US job progress has been revised downward by essentially the most since 2009. Why it's completely different this time
People line up as they wait for the JobNewsUSA.com South Florida Job Fair to open on June 26, 2024 at the Amerant Bank Arena in Sunrise, Florida.
Joe Raedle |
There is a heated debate about the significance of the 818,000 downward revisions to US payrolls – the largest since 2009. Are they a sign of a recession?
Some facts worth considering:
- When the revisions for 2009 were released (the number was overstated by 824,000), the National Bureau of Economic Research had already declared a recession six months earlier.
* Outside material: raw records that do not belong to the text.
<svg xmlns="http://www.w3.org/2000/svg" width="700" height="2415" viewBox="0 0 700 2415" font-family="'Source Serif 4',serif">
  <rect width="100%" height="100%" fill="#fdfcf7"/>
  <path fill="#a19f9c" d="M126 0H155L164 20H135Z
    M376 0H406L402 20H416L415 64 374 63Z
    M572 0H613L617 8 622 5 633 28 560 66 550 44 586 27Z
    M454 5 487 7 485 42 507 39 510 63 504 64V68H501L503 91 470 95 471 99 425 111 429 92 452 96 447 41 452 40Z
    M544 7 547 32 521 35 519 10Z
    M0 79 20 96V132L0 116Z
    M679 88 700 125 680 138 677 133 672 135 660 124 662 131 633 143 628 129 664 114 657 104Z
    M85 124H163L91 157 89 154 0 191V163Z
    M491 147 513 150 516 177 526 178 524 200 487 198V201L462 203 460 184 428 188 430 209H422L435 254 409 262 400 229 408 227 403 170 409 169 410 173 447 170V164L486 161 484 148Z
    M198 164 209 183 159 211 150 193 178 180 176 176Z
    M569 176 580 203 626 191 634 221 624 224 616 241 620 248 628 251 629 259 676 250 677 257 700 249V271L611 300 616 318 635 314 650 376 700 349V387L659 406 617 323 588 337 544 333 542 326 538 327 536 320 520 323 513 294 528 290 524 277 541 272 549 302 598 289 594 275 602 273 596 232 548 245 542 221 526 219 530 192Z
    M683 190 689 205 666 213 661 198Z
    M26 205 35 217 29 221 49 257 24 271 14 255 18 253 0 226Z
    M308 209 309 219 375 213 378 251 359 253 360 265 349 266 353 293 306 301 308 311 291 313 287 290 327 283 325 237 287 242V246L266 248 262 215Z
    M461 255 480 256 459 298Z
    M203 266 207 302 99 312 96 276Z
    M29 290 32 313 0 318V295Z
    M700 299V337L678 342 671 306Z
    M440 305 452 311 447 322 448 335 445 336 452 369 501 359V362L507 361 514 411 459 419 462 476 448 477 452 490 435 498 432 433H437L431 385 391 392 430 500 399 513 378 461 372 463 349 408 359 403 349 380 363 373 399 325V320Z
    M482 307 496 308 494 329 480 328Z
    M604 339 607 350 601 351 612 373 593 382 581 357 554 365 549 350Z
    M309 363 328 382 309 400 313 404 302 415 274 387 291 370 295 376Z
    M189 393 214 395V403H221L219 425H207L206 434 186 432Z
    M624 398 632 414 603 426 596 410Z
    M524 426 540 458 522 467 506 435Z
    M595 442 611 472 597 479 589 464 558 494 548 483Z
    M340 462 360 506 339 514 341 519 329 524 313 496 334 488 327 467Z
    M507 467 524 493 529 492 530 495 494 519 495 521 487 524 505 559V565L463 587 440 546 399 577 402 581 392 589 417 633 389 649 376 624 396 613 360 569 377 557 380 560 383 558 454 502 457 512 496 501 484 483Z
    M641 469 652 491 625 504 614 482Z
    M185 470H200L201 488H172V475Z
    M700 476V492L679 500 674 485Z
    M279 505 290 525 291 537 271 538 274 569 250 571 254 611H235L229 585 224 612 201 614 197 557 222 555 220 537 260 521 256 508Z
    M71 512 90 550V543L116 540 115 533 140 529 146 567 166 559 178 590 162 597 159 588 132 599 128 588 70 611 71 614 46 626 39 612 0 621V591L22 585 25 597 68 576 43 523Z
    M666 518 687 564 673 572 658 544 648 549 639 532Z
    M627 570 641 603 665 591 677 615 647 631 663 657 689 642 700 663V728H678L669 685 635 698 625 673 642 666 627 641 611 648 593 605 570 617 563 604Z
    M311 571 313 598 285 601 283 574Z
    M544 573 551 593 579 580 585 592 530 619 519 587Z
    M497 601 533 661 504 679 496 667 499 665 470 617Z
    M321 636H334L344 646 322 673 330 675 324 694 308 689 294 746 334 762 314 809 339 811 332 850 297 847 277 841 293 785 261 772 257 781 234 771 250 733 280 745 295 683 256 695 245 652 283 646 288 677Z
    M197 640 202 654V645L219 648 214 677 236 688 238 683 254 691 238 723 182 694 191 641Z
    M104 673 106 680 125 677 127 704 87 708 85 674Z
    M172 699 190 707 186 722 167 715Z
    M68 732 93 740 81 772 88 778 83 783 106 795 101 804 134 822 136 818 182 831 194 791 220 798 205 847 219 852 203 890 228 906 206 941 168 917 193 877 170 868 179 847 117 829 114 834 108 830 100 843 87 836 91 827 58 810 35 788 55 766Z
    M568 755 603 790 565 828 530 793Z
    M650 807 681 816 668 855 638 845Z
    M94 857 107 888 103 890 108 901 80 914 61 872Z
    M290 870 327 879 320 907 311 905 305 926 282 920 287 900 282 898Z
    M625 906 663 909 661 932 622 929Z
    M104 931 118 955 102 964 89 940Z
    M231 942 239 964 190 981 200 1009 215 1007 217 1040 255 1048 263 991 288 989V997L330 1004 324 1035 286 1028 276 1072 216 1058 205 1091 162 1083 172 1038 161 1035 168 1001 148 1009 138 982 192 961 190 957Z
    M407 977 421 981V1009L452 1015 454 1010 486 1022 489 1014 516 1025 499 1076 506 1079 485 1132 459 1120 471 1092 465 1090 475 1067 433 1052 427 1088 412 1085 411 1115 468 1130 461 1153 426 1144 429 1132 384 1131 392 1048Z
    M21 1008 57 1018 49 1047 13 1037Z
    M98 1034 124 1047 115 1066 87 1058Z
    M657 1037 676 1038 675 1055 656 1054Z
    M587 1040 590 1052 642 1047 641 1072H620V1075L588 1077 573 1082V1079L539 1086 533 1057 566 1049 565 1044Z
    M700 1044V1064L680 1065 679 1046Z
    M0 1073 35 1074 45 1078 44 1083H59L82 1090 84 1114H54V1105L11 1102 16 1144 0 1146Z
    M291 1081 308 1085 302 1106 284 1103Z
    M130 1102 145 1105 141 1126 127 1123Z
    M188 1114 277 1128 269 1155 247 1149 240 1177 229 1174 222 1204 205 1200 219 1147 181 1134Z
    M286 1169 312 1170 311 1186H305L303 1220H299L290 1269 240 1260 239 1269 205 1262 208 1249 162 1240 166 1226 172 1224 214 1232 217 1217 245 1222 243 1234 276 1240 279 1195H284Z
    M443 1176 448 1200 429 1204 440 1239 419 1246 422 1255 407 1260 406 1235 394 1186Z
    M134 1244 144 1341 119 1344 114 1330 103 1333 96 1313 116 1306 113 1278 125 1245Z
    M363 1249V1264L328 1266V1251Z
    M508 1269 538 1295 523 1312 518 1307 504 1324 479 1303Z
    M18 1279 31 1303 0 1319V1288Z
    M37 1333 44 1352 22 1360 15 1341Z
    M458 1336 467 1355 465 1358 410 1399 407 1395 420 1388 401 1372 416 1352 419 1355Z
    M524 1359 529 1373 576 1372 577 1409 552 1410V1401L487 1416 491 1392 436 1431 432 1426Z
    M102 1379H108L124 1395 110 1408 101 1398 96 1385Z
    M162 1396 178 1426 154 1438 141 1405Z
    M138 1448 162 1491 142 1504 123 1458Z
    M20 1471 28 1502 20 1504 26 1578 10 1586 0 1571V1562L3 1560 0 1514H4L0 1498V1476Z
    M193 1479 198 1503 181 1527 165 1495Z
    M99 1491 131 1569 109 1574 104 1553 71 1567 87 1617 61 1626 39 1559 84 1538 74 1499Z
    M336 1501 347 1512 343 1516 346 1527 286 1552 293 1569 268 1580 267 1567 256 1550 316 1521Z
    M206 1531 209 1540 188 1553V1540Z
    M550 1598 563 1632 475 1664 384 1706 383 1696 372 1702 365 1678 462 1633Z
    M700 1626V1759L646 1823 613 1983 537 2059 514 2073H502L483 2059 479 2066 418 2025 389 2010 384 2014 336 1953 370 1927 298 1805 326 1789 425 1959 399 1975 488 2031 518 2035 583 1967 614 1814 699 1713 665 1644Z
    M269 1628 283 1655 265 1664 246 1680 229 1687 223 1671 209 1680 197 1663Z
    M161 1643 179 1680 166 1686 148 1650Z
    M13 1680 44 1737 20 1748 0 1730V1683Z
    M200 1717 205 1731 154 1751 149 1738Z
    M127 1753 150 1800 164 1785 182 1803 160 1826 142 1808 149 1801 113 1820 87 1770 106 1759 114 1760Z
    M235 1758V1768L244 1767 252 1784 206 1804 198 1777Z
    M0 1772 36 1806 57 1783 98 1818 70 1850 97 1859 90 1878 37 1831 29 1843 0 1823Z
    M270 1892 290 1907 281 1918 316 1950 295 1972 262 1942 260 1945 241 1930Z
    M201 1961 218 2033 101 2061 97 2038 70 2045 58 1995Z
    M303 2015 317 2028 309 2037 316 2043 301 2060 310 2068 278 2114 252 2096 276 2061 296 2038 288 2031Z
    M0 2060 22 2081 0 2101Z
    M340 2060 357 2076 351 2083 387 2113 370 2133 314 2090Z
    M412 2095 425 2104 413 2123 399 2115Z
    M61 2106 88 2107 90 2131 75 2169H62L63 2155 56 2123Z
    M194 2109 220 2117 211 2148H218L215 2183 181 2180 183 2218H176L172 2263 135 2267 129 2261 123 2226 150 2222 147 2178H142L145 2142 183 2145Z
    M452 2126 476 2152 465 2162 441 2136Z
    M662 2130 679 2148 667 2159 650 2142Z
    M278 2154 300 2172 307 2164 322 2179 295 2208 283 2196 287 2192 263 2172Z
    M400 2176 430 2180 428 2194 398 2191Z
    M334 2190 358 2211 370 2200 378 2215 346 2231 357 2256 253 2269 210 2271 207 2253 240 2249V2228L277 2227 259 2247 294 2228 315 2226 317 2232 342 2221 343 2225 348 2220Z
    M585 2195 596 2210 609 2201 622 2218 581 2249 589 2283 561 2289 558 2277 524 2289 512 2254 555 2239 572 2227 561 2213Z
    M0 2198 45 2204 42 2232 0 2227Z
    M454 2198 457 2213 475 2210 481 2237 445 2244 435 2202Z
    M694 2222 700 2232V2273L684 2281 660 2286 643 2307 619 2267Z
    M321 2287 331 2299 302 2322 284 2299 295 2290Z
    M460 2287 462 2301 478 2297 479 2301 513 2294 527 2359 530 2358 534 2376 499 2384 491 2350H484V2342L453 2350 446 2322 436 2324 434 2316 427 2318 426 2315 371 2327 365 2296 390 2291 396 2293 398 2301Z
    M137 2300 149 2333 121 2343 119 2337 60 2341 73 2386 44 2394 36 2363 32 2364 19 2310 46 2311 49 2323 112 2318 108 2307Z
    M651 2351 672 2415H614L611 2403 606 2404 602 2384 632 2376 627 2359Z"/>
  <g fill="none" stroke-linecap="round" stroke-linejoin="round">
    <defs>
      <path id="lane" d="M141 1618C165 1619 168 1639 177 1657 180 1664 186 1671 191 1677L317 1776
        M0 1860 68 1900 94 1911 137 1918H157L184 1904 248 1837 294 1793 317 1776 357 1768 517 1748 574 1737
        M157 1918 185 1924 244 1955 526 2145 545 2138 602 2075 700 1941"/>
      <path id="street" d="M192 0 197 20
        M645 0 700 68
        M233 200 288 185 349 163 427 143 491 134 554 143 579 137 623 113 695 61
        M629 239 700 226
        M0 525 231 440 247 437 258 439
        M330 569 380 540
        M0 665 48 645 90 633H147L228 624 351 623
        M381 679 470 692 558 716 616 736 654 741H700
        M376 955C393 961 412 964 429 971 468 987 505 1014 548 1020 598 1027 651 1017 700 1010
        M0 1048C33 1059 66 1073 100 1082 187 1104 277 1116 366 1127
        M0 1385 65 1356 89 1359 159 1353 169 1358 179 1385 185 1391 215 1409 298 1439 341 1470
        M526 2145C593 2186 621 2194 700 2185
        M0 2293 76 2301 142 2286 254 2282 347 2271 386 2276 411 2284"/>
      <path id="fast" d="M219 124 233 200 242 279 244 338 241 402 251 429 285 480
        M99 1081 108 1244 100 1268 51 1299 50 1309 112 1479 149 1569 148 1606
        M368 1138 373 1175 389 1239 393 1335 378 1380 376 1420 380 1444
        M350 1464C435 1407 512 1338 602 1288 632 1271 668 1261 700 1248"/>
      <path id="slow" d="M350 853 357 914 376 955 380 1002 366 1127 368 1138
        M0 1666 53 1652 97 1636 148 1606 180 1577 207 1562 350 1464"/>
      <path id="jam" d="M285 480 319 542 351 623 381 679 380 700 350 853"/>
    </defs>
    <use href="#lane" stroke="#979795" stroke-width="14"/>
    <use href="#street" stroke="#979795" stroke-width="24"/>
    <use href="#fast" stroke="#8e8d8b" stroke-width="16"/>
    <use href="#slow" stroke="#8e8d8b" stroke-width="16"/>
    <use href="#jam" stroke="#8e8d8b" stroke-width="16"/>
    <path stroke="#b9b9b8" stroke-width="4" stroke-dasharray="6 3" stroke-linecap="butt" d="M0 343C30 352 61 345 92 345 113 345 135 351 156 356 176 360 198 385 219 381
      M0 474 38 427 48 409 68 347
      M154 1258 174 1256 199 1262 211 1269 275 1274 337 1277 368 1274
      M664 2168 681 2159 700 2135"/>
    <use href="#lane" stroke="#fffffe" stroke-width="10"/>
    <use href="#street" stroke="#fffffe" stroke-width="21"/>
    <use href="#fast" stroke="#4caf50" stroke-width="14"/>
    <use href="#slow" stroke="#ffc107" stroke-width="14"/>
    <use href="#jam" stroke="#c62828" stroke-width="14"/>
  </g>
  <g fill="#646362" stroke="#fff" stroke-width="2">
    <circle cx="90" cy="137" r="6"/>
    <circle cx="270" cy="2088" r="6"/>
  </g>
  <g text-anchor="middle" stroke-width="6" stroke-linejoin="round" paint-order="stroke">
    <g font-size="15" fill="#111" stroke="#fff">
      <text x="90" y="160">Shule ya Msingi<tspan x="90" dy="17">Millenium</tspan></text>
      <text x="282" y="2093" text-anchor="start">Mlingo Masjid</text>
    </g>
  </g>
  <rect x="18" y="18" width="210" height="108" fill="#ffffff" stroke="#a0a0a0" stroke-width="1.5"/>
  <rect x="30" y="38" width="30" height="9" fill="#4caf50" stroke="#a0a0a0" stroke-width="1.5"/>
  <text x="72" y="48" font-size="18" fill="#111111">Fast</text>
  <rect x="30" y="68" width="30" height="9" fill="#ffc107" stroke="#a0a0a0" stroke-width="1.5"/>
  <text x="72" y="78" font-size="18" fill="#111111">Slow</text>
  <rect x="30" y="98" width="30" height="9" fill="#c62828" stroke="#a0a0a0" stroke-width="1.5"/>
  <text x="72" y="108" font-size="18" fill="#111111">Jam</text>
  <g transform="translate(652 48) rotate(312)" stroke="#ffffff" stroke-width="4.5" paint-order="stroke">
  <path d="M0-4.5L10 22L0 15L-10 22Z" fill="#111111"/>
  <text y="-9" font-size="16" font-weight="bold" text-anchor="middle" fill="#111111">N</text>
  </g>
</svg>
- Initial jobless claims, a source of data from that period, had risen to over 650,000, and the insured unemployment rate had peaked at 5% that same month.
- GDP had already been negative for four consecutive quarters at that point. (It was later revised upward in two of those quarters, one of them even higher, to indicate growth rather than contraction. However, economic weakness was clearly visible in the GDP numbers, ISMs and many other data.)
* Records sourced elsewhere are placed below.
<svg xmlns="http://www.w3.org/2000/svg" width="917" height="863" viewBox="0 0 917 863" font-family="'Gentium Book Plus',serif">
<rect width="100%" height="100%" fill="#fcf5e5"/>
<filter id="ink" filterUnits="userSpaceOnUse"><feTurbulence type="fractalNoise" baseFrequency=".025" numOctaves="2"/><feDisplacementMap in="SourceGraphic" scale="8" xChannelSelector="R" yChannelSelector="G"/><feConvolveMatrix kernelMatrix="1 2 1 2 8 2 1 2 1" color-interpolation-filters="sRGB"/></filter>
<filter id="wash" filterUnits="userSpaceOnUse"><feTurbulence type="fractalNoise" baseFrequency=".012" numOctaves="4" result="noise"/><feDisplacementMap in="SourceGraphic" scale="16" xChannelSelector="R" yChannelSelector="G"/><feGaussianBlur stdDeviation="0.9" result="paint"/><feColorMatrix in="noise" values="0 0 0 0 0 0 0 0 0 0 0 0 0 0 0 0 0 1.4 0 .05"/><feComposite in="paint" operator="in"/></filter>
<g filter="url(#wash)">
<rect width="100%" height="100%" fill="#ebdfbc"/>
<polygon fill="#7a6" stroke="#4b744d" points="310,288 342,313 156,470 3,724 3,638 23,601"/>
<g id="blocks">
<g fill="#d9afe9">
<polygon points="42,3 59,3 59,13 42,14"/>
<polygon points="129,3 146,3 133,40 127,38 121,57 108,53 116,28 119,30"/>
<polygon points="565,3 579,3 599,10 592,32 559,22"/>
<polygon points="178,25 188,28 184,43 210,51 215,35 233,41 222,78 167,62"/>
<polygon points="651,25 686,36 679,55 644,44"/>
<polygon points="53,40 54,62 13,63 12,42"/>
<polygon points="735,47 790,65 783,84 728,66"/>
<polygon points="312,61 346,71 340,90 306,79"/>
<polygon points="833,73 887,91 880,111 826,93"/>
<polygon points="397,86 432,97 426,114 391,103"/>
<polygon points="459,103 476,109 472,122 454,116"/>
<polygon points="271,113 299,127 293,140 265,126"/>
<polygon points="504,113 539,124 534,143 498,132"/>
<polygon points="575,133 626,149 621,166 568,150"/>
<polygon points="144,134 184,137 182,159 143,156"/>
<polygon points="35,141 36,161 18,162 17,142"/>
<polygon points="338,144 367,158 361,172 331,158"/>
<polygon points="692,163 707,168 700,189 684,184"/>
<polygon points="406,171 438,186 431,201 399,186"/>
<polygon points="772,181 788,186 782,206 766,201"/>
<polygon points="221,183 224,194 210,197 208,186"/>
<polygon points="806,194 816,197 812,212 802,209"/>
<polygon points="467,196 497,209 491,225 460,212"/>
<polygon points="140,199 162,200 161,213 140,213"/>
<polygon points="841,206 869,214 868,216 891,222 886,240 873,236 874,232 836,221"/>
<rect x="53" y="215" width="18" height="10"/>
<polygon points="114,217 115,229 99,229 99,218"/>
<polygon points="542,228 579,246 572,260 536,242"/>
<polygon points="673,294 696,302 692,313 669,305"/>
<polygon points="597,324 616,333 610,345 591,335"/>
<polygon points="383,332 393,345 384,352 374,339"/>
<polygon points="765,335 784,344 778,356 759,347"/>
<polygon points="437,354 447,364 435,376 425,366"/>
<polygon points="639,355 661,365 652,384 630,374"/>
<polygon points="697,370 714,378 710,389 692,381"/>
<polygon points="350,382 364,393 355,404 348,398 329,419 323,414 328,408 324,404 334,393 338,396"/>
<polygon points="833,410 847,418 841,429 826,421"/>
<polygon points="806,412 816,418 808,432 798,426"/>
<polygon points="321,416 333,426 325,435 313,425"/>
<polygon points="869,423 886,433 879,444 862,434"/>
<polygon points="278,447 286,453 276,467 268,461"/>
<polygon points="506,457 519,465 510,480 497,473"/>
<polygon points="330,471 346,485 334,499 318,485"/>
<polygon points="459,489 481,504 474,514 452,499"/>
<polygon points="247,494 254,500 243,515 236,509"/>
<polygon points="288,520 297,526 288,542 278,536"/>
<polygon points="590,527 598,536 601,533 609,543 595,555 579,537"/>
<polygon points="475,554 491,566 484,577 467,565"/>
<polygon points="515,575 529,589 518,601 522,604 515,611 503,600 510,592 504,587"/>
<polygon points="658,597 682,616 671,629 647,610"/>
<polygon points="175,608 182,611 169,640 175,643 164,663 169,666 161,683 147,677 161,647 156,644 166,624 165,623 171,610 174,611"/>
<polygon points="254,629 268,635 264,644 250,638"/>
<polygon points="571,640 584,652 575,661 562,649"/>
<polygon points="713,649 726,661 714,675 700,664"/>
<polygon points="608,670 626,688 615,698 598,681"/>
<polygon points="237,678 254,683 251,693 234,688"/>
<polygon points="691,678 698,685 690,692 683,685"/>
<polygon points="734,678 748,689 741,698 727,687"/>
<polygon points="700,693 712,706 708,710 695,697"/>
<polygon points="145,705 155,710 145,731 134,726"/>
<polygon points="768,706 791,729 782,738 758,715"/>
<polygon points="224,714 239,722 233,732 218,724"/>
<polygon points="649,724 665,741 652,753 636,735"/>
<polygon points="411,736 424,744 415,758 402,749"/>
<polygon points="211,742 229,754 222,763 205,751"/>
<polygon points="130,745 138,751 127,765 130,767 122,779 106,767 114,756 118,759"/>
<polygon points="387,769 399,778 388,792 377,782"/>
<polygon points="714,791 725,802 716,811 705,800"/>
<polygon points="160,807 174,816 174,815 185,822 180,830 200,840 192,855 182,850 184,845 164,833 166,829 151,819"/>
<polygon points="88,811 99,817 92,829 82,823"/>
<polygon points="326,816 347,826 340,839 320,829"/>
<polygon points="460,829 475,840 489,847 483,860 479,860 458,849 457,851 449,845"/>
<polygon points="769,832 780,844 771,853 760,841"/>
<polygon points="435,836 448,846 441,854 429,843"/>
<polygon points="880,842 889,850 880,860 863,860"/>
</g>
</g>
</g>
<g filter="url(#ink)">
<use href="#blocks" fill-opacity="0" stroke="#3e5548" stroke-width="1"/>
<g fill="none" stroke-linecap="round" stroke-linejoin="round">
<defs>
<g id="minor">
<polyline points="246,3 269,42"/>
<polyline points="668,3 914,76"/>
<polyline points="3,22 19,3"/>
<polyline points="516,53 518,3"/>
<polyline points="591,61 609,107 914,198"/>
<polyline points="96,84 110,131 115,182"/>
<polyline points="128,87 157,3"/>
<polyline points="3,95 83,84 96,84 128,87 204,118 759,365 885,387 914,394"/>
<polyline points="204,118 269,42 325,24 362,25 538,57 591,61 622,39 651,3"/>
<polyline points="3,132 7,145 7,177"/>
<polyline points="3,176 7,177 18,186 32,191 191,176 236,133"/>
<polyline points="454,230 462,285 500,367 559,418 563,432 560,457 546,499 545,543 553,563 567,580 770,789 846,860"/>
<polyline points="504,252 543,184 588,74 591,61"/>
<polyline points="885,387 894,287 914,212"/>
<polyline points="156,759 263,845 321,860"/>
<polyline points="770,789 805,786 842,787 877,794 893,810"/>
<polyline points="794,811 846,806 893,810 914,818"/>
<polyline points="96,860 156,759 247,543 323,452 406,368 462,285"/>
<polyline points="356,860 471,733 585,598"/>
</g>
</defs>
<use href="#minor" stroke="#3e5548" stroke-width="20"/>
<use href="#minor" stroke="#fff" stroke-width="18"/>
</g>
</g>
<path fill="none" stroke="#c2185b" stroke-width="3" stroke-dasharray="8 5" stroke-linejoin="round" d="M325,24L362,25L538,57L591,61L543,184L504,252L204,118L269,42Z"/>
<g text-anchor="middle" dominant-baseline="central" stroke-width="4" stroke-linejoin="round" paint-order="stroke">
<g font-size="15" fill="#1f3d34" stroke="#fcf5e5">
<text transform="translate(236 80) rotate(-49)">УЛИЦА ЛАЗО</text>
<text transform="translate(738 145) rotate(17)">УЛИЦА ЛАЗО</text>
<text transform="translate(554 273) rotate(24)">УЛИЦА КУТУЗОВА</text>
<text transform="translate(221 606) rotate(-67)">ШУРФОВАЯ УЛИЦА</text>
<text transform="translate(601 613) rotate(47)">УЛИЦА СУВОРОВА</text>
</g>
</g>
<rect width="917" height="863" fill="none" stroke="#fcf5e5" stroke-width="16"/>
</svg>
The current revisions cover the period from April 2023 to March, so we don't know if the current numbers are higher or lower. It may well be that the models used by the Bureau of Labor Statistics are overstating economic strength at a time of increasing weakness. While there are signs of a weakening labor market and economy, of which this may well be further evidence, the same indicators from 2009 now behave like this:
- No recession was declared.
- The 4-week average of unemployment filings is 235,000, unchanged from last year. The insured unemployment rate is 1.2%, unchanged since March 2023. Both figures are a fraction of what they were during the 2009 recession.
- Reported GDP has been positive for eight consecutive quarters. It would have been positive for even longer if there had not been an anomaly in the data for two quarters in early 2022.
As a sign of deep weakness in the economy, this major revision is, for now, an outlier compared to contemporary data. As a sign that employment growth was overstated by an average of 68,000 jobs per month during the revision period, it is more or less accurate.
However, that only means that average job growth is falling from 242,000 to 174,000. How the BLS breaks down this weakness over the 12-month period will indicate whether the revisions occurred toward the end of the period and are thus more relevant to the current situation.
If that is the case, it is possible that the Fed would not have raised rates quite as much. If weakness continued after the revision period, the Fed could potentially pursue a looser policy now. This is especially true if, as some economists expect, productivity numbers are raised more sharply because the same level of GDP appears to have been achieved with less work.
But inflation numbers are what they are, and the Fed reacted more to those numbers during that period (and today) than to employment data.
So the revisions could slightly increase the likelihood of a 50 basis point rate cut in September for a Fed already leaning toward a September cut. From a risk management perspective, the data could heighten concerns that the labor market is weakening faster than previously thought. During the cutting process, the Fed will watch growth and employment data more closely, just as it watched inflation data more closely during the hiking process. But the Fed will likely give more weight to current unemployment numbers, business surveys and GDP data than to backward-looking revisions. It's worth noting that over the past 21 years, revisions have only been in the same direction 43% of the time. That is, 57% of the time, a negative revision is followed by a positive one the next year, and vice versa.
Data agencies make mistakes, sometimes big ones, and they often correct these errors, even when the election is still three months away.
In fact, economists at Goldman Sachs said later Wednesday that the BLS may have overstated the revisions by as much as half a million. Part of the discrepancy is due to illegal immigrants who are now out of the unemployment system but were originally listed as employed, as well as a general trend that the original revision was overstated, the Wall Street firm said.
Labor market data could be disrupted and fluctuating due to immigrant hiring. However, there is a large body of macroeconomic data that would show signs of this if the economy were to collapse like it did in 2009. But right now, that is not the case.